Let’s supposed you’re a student with A grades and a fabulous set of SAT scores. You also have a horde of extra-curricular activities to boot. You’ve gotten a brilliant coterie of application essays to choose from, and a reasonably justified inkling that your teachers will write you glowing recommendations.
It follows then that you’ll be tempted to target the Ivy-League schools, or their equivalents. Let’s begin by listing out the Ivy Leagues schools first –
1) Harvard University
2) Princeton University
3) Yale University
4) Brown University
5) Cornell University
6) University of Pennsylvania
7) Dartmouth College
8) Columbia University.
The Ivy League Schools are a Outside of the Ivy-League, are what we also know as the Ivy League equivalents –
1) Stanford University
2) Massachusetts Institute of Technology
3) California Institute of Technology
4) University of Chicago.
So now we’ve largely established that what we mean by Ivy League Schools (the Ivy League Schools and their equivalents) let’s talk a little about why you should perhaps think a little bit beyond the Ivy Leagues.
Most of the Ivy League schools are large schools where the professors perform incredible volumes of groundbreaking research, year after year. Your classes are going to comprise large numbers of people, from all parts of the globe, with an overwhelmingly large number of interest. And they’re going to be the very brightest. And that is largely a good thing.
Yes, Ivy Leaguer’s are often well-informed and intelligent, and sometimes even street smart. If you picture a group of monocle-d elitists sitting in a Hogwarts-like setting discussing the future of Darfur or Kant’s theory on aesthetics, you aren’t far from the truth (barring the monocles. I am yet to come across one of those). Ivy Leaguers do, in fact, discuss politics, the environment, Zimbardo’s latest on the Lucifer Effect, and subjects. But the Ivy League hardly has monopoly over the above category of people.
There will be students from all kinds of backgrounds – you may hobnob with Turkish royalty, or even find yourself with a former subsistence farmer from Kenya for whom English is not the first nor the second, but the third language.
Each of these will be a wonderful learning experience for you. Much is learned from diversity of experience, and the Ivy League schools and their equivalents are a great place to begin your learning years.
However, it is also entirely possible that the competition too will be overwhelming. Remember, acceptances into Ivy League schools and their equivalents are bitterly competitive, which means that everyone who is accepted, is remarkably driven and good at what they do. You will be another bright fish in a pond of bright fish, and it is very difficult to rise above the crowds and get noticed. Some are built for that kind of persistent pressure, some are not. It is of greatest importance then to carefully consider what you are looking for from the college experience – challenging competition that motivates you, or a closer-knit more co-operative from of cohesive learning.

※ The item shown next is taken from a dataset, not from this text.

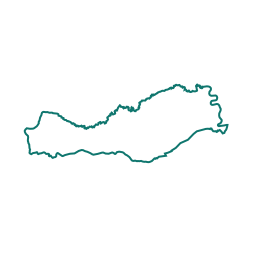 outline of Andalucía, Valle del Cauca, Colombia, rotated 134°
{"feature_id": "7082276B16460113853729", "entity_name": "Andalucía", "entity_type": "district", "adm_level": 2, "iso_a3": "COL", "parent_name": "Colombia", "parent_adm1": "Valle del Cauca", "projection": "albers", "projection_center": [-76.175, 4.142], "detail": "fine", "context": "isolated", "style": "outline", "palette": "teal", "viewbox_px": 256, "rotation_deg": 134, "n_neighbors": 0, "source": "geoboundaries", "source_scale": "gbopen_adm2", "svg_char_len": 5861}
<svg xmlns="http://www.w3.org/2000/svg" viewBox="0 0 256 256"><g transform="rotate(134 128 128)"><path d="M214.0,179.4L212.0,178.9L210.8,178.0L210.2,177.5L208.9,176.9L208.6,176.4L209.2,175.2L209.1,174.4L208.8,174.2L207.8,173.9L206.4,172.8L204.2,171.8L203.7,171.2L203.5,170.4L203.5,168.9L202.9,168.2L202.1,167.7L201.7,166.8L201.9,166.3L202.9,165.7L203.0,165.2L202.8,164.8L202.1,164.7L201.6,164.3L201.9,162.2L201.7,161.3L200.8,161.1L199.4,160.1L199.0,160.0L198.1,160.1L197.0,161.1L196.5,161.3L195.2,161.4L194.9,161.2L194.7,160.8L193.9,156.0L193.5,155.4L191.2,154.5L186.9,151.9L183.4,148.8L178.7,147.5L176.1,146.1L175.2,145.0L174.5,142.8L173.3,140.6L172.2,137.5L171.8,135.5L171.2,134.3L167.5,131.7L163.8,129.6L162.9,128.8L161.9,126.3L159.9,124.0L156.6,122.4L155.9,120.9L155.9,119.7L155.6,119.2L154.8,119.0L153.1,119.2L151.7,118.3L151.0,117.7L149.2,115.0L148.9,113.9L148.9,111.5L148.3,109.6L148.0,107.2L148.0,106.4L148.6,103.2L148.6,102.5L148.3,101.8L147.6,100.9L146.6,100.3L145.6,98.4L144.9,98.0L144.1,96.9L142.6,95.7L141.9,94.1L141.0,92.8L139.8,91.7L139.2,90.6L138.1,89.3L137.1,88.7L135.2,87.9L131.4,87.8L131.0,87.4L131.0,86.9L129.9,86.7L129.7,86.0L127.2,85.8L121.6,81.4L120.7,83.7L118.2,82.2L114.3,80.5L114.0,81.0L109.1,79.8L102.5,79.8L94.8,76.7L86.7,76.7L82.6,76.2L74.6,71.4L72.9,69.9L71.8,68.2L71.1,68.4L70.4,67.6L70.9,66.0L71.1,64.5L70.0,63.1L69.2,62.6L69.3,61.7L69.2,61.4L68.4,61.2L67.4,61.7L67.2,61.5L67.2,61.0L65.7,60.6L65.7,58.5L66.1,56.1L64.6,55.3L63.1,56.0L61.1,56.2L60.3,56.5L58.2,57.6L56.7,58.6L57.3,59.2L59.5,60.7L63.5,63.9L63.7,64.3L63.7,65.0L63.2,65.5L62.6,65.6L60.6,64.9L59.9,64.8L58.4,65.2L57.4,65.9L57.1,66.4L56.8,69.2L56.5,70.0L55.6,71.2L54.1,72.5L51.2,73.5L49.9,74.5L49.1,76.7L48.5,77.8L48.3,78.7L48.4,79.9L49.0,80.8L52.1,82.8L52.8,83.4L53.2,84.1L53.1,85.2L52.1,86.2L50.8,86.6L50.3,86.5L49.5,86.0L47.2,84.2L46.4,83.9L45.9,83.9L45.0,84.3L44.1,85.0L43.6,85.9L43.5,86.6L43.7,87.5L46.8,90.3L47.3,91.2L47.4,92.4L46.8,93.5L45.3,94.6L43.4,94.8L42.3,95.4L41.7,96.3L41.6,97.3L42.0,98.6L43.2,100.2L45.9,102.3L46.5,103.1L47.0,102.5L47.5,102.4L47.6,103.2L48.3,103.1L48.3,103.4L48.8,103.7L48.8,104.0L48.2,104.1L48.6,104.7L48.5,105.2L47.8,105.3L47.6,105.7L47.8,106.2L49.4,107.1L49.5,107.3L48.6,108.1L48.7,108.4L49.1,108.5L49.8,108.2L50.4,108.3L50.6,108.2L51.2,107.0L52.4,105.4L52.9,104.5L53.5,104.3L55.1,105.2L56.0,106.3L56.4,107.2L56.8,107.1L57.4,107.5L57.8,107.4L58.7,108.0L59.3,109.3L58.8,109.6L58.7,110.1L59.1,110.5L60.3,110.5L60.8,111.5L60.3,112.4L60.2,113.0L60.7,113.8L61.1,113.9L59.6,114.9L59.5,115.5L59.9,115.7L60.0,116.1L59.6,116.1L59.7,116.4L61.1,116.8L61.0,117.6L60.6,118.1L61.6,119.0L61.3,120.9L61.8,121.3L62.2,121.4L62.8,121.9L63.5,123.4L63.8,123.5L64.8,123.2L65.3,123.5L65.4,124.2L65.8,124.3L67.0,123.2L67.9,123.2L68.2,123.4L68.3,124.0L68.6,124.3L69.5,124.3L69.1,125.1L69.6,125.4L70.5,125.7L71.2,125.5L71.7,125.9L72.7,126.1L74.6,127.5L75.9,127.5L77.4,129.2L79.7,130.1L80.2,130.6L81.1,130.8L81.7,131.2L82.4,131.1L82.9,131.4L83.4,131.3L84.0,131.6L85.8,131.9L86.0,132.1L85.8,132.4L85.9,132.6L87.0,132.4L87.2,132.7L86.9,133.5L87.3,134.0L87.8,133.9L88.2,133.1L88.5,133.2L88.7,133.8L89.0,133.9L89.3,133.7L89.3,133.4L89.5,133.1L89.9,133.3L90.7,132.9L91.5,133.3L92.0,133.1L92.4,133.9L92.8,134.1L93.4,134.7L94.2,134.6L94.9,135.0L95.7,134.6L96.2,134.6L98.5,137.0L99.4,136.6L100.1,137.1L102.0,137.4L102.3,137.0L102.3,136.0L103.4,135.5L104.0,135.7L104.9,134.8L105.7,134.8L105.7,133.9L106.7,133.8L107.2,133.5L109.4,134.6L110.6,134.2L111.2,134.9L111.3,136.2L110.3,137.6L110.1,138.5L110.5,138.7L111.3,138.4L111.5,138.7L110.7,139.4L110.6,139.8L110.9,139.8L111.5,139.2L112.3,138.8L112.7,137.1L114.0,137.5L113.8,138.5L114.6,139.5L114.6,140.2L114.2,140.7L113.3,141.1L112.9,141.5L112.8,142.7L113.0,142.9L113.3,142.6L113.6,142.6L113.7,142.9L113.5,143.6L113.7,143.8L114.8,143.5L115.6,143.9L115.8,144.2L115.8,145.1L116.6,144.8L116.9,144.8L116.9,145.6L116.5,146.3L117.7,147.8L117.2,148.9L117.3,149.6L120.2,149.3L121.4,148.7L122.5,148.7L123.0,148.0L123.5,148.3L123.9,149.2L125.0,149.3L125.5,149.0L125.7,148.3L126.3,147.8L126.4,147.4L126.7,147.3L128.7,148.2L128.7,149.1L128.2,150.1L128.3,150.5L129.7,150.1L130.4,150.4L130.7,150.1L130.8,149.4L131.3,149.3L131.8,149.5L132.3,150.1L133.5,150.0L134.8,150.2L135.2,149.8L135.4,148.8L135.7,148.4L137.0,148.0L137.9,148.3L138.3,148.3L139.4,147.4L139.7,147.4L140.3,147.5L140.9,147.9L140.4,148.8L140.5,149.4L140.8,149.8L141.5,150.2L143.7,150.7L143.6,151.1L142.9,151.7L142.9,152.1L143.2,152.3L143.7,152.3L144.9,152.8L146.0,151.9L146.3,151.8L147.2,152.4L147.6,153.5L147.9,153.6L149.1,153.3L150.2,153.6L150.9,152.9L151.0,152.9L151.3,153.9L152.1,153.8L152.4,154.0L152.2,155.3L152.9,155.4L153.7,156.6L155.6,156.6L155.8,157.3L156.5,157.1L156.9,157.6L157.1,158.1L157.3,158.1L157.6,157.8L157.8,158.3L158.2,158.5L158.4,159.0L158.0,159.2L157.9,159.8L157.3,160.0L156.8,160.6L156.9,161.0L157.2,161.2L157.9,161.4L158.2,161.9L159.0,161.8L159.1,162.1L158.6,162.6L158.6,163.1L160.0,163.7L160.6,164.5L161.2,164.5L161.4,164.8L161.1,165.4L161.4,166.0L162.7,166.4L162.7,166.7L162.1,167.0L162.3,168.1L162.8,168.1L162.9,168.3L162.2,168.8L162.7,170.1L162.5,170.5L162.9,170.9L163.6,171.0L163.4,171.5L163.9,172.0L163.6,172.8L163.7,173.6L164.4,175.4L164.7,175.5L164.8,176.2L165.3,176.6L165.3,178.1L166.3,179.4L166.2,180.2L166.5,180.8L165.7,181.4L166.7,183.0L166.1,183.5L166.0,184.1L167.4,186.5L166.5,187.6L166.5,188.0L166.9,189.0L169.5,192.3L169.5,192.8L169.9,193.5L171.6,195.1L172.5,197.0L173.7,198.1L175.0,199.9L175.9,200.4L176.9,200.4L177.9,199.9L178.8,199.3L181.5,198.5L183.9,197.0L185.8,196.4L186.5,195.5L188.0,195.1L190.1,194.8L193.4,195.4L194.5,195.9L196.7,198.0L198.5,200.6L200.4,200.7L201.8,200.3L202.5,199.4L203.2,197.4L203.2,194.5L204.0,193.4L206.3,191.6L207.1,190.7L207.2,190.3L208.1,189.0L208.5,187.6L210.8,185.0L211.7,183.3L212.4,183.1L213.1,182.4L214.3,181.6L214.4,180.7L214.0,179.4Z" fill="none" stroke="#0f766e" stroke-width="2"/></g></svg>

If what you’re looking for is a more intimate form of learning, high faculty-student ratios, perhaps schools in the suburbs, what you’re probably better suited for are the smaller liberal art schools.
1. Williams College
If commercial viability is what you seek, look at this. Williams College has even overtaken the Ivies at the return on investment on their degrees. The folks at Williams are also generous with their scholarships and awards, and has been consistently ranked the best undergraduate school for several years now.
2. Amherst College
It’s a remarkably small school, with a student body of less than five hundred students per year, allowing for much interaction between faculty members and students. You can take classes outside Amherst at the Consortium of 5 schools in Boston, and at all time find yourself among the most talented and industrious minds in the world. Readh more about the consortium, here.
3. Swarthmore College
This is among the larger of the liberal art schools. Set in Swarthmore, Pennsylvania. The college is part of the Tri-College Consortium with Bryn Mawr and Haverford where students can also take courses. Swarthmore offers a B.S. in engineering which makes it unique amongst other liberal arts colleges. Swarthmore has been home to CEOs, patent holders, Nobel Laureates, and Congressmen. Read more about it here.
Other schools deserving of a closer look are:
4. Bowdoin College
5. Middlebury College
6. Pomona College
7. Carleton College
8. Wellesley College
9. Claremont McKenna College
10. Davidson College
11. Haverford College
12. Vassar College
13. Colgate University
Note for Parents, Students, Counsellors: The information above was to the best of our knowledge at the time that this article was published. With every application cycle, or sometimes even during it, Colleges and Universities may change dates, policies, available majors and other relevant information. These updates will be reflected on the College and University websites themselves.
Please refer to the official college websites in addition to reading these articles. These articles are written only to provide general guidelines to students, not as a substitute for individual college websites.